In the records that follow, locate every line with "pour" and extract it.

--- START ---

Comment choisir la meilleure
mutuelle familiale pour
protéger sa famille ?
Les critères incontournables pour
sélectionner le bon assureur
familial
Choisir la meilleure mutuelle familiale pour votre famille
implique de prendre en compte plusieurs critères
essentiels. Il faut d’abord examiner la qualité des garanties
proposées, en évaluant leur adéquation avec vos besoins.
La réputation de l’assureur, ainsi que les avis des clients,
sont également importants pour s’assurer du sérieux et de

--- END ---

Your solution |
mutuelle familiale pour
Les critères incontournables pour
Choisir la meilleure mutuelle familiale pour votre famille
sont également importants pour s’assurer du sérieux et de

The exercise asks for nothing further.